In the early 1800s in Tokyo, sushi (as we would come to know it) was something you ate on the street. The first guy to hand-press pieces of fish onto nubs of vinegared rice sold it to everyday workers from a box he carried around on his back. In the society of the late Edo period, sushi was as accessible as the chum-stuffed plastic clamshells sold from the cooler at Walgreens (though probably a lot better). The rarefied omakase (roughly, “chef’s choice”), popularized by Jiro Ono of Tokyo’s world-famous Sukiyabashi Jiro and now recognized as the highest expression of Edomai-style sushi (as it was known), was a long way off.

Park came to Chicago 17 years ago, when he helped open Mirai Sushi and Japonais, later going on to launch his own Izakaya Yume in Niles, where omakase gradually became part of the attraction (the concept still exists as a food truck and a stand in the downtown H Mart on Jackson). Pipping says opening a dedicated omakase has been Park’s ambition all along, and acknowledges that the popularity of the 2011 documentary Jiro Dreams of Sushi is part of what’s made it finally possible in Chicago. (Yume is the Japanese word for “dream.”)
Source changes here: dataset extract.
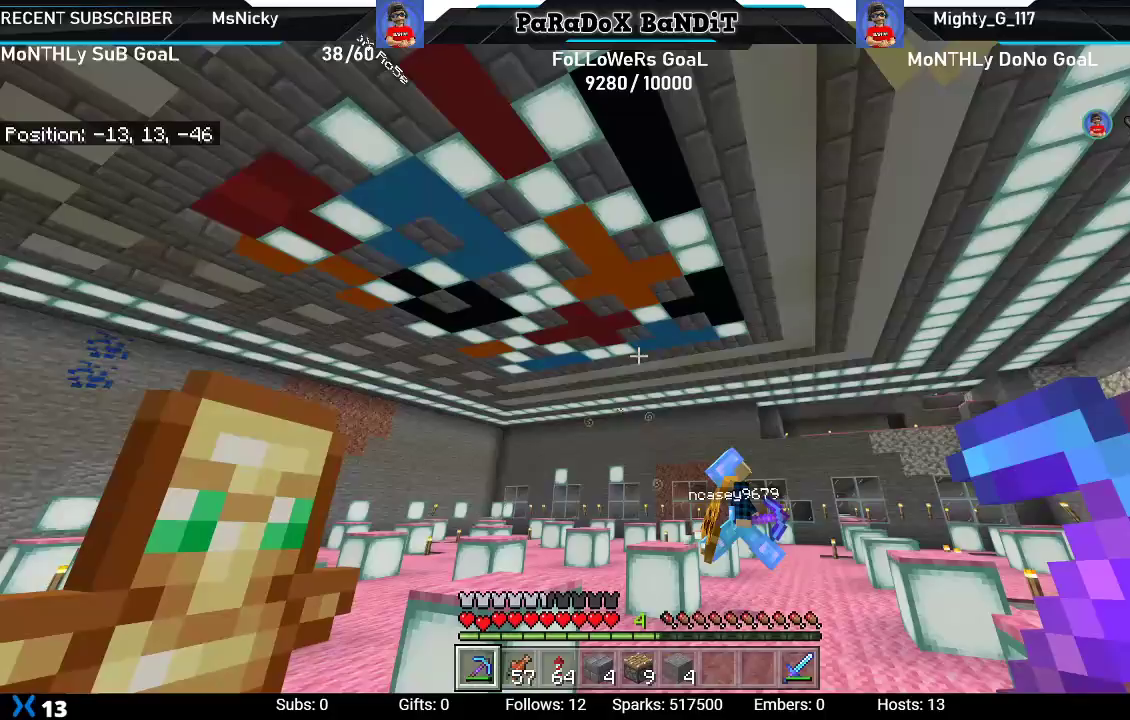
{"buttons": [], "left_stick": "center", "right_stick": "center", "events": [[217, "right_stick", "up-right"], [450, "right_stick", "center"]]}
There’s time to think about the care and planning that go into these individual morsels. It’s likely that there’s a piece of kinmedai (aka golden-eye snapper) coming, a fatty deepwater fish that often needs to be aged to reduce its water content and develop its flavor. Park blanches its red skin with hot water, then holds its fleshy side over ice prior to serving. Ōra King salmon is first isolated in a Japanese whiskey box Park injects with a smoking gun that gently melts its fat, then adorned with green onion and soy. Each nigiri receives a similarly soft whisper of seasoning: a blend of dried ground kombu and bonito powder for the yellowtail, dried aonori powder and Korean sesame oil for the kanpachi, dried shrimp powder for the sweet shrimp, and a light char from a blowtorch for the squid.

These are extraordinary moments in an extraordinary experience. But Park hasn’t built a shrine around himself. His wife, Kate Kim Park, greets guests at the door and warmly attends to their needs on the opposite side of the bar. Park operates swiftly, and guests are encouraged to pop the nigiri the instant it lands on the tray. This is in service to freshness of the presentation, but it can lead to some sloppiness, as liquid from the nigiri tends to pool on the tray over time.